Directions
Print every line of the listing below word for word, keeping each line as it is.

Records
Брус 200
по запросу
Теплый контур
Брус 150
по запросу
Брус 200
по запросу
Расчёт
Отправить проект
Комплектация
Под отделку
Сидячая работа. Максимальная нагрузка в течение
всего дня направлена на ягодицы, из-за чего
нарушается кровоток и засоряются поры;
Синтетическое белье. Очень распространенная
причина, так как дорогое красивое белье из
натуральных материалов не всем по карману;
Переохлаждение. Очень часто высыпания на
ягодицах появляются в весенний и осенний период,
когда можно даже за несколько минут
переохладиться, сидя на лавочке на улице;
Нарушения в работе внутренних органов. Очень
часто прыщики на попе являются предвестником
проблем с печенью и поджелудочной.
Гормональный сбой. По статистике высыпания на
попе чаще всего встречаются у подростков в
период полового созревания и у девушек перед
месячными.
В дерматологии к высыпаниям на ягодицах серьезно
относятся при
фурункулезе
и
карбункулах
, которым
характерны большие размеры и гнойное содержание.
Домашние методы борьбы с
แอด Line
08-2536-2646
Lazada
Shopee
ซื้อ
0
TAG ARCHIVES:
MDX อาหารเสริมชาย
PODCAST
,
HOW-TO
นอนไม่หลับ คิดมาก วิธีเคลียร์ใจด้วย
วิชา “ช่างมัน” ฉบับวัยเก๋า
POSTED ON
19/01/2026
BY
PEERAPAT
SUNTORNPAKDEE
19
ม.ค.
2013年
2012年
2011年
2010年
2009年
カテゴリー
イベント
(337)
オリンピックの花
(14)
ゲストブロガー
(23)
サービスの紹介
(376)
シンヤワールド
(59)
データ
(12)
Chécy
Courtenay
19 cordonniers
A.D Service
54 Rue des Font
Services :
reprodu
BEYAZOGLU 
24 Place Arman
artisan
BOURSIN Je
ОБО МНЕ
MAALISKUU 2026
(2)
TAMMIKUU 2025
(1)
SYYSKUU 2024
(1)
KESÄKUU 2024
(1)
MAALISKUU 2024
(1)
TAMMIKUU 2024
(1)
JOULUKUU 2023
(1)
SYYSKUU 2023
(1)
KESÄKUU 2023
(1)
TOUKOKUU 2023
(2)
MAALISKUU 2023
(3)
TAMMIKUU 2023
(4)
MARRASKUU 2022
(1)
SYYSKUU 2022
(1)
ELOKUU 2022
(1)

Task solution
Брус 200
по запросу
Теплый контур
Брус 150
по запросу
Брус 200
по запросу
Расчёт
Отправить проект
Комплектация
Под отделку
Сидячая работа. Максимальная нагрузка в течение
всего дня направлена на ягодицы, из-за чего
нарушается кровоток и засоряются поры;
Синтетическое белье. Очень распространенная
причина, так как дорогое красивое белье из
натуральных материалов не всем по карману;
Переохлаждение. Очень часто высыпания на
ягодицах появляются в весенний и осенний период,
когда можно даже за несколько минут
переохладиться, сидя на лавочке на улице;
Нарушения в работе внутренних органов. Очень
часто прыщики на попе являются предвестником
проблем с печенью и поджелудочной.
Гормональный сбой. По статистике высыпания на
попе чаще всего встречаются у подростков в
период полового созревания и у девушек перед
месячными.
В дерматологии к высыпаниям на ягодицах серьезно
относятся при
фурункулезе
и
карбункулах
, которым
характерны большие размеры и гнойное содержание.
Домашние методы борьбы с
แอด Line
08-2536-2646
Lazada
Shopee
ซื้อ
0
TAG ARCHIVES:
MDX อาหารเสริมชาย
PODCAST
,
HOW-TO
นอนไม่หลับ คิดมาก วิธีเคลียร์ใจด้วย
วิชา “ช่างมัน” ฉบับวัยเก๋า
POSTED ON
19/01/2026
BY
PEERAPAT
SUNTORNPAKDEE
19
ม.ค.
2013年
2012年
2011年
2010年
2009年
カテゴリー
イベント
(337)
オリンピックの花
(14)
ゲストブロガー
(23)
サービスの紹介
(376)
シンヤワールド
(59)
データ
(12)
Chécy
Courtenay
19 cordonniers
A.D Service
54 Rue des Font
Services :
reprodu
BEYAZOGLU 
24 Place Arman
artisan
BOURSIN Je
ОБО МНЕ
MAALISKUU 2026
(2)
TAMMIKUU 2025
(1)
SYYSKUU 2024
(1)
KESÄKUU 2024
(1)
MAALISKUU 2024
(1)
TAMMIKUU 2024
(1)
JOULUKUU 2023
(1)
SYYSKUU 2023
(1)
KESÄKUU 2023
(1)
TOUKOKUU 2023
(2)
MAALISKUU 2023
(3)
TAMMIKUU 2023
(4)
MARRASKUU 2022
(1)
SYYSKUU 2022
(1)
ELOKUU 2022
(1)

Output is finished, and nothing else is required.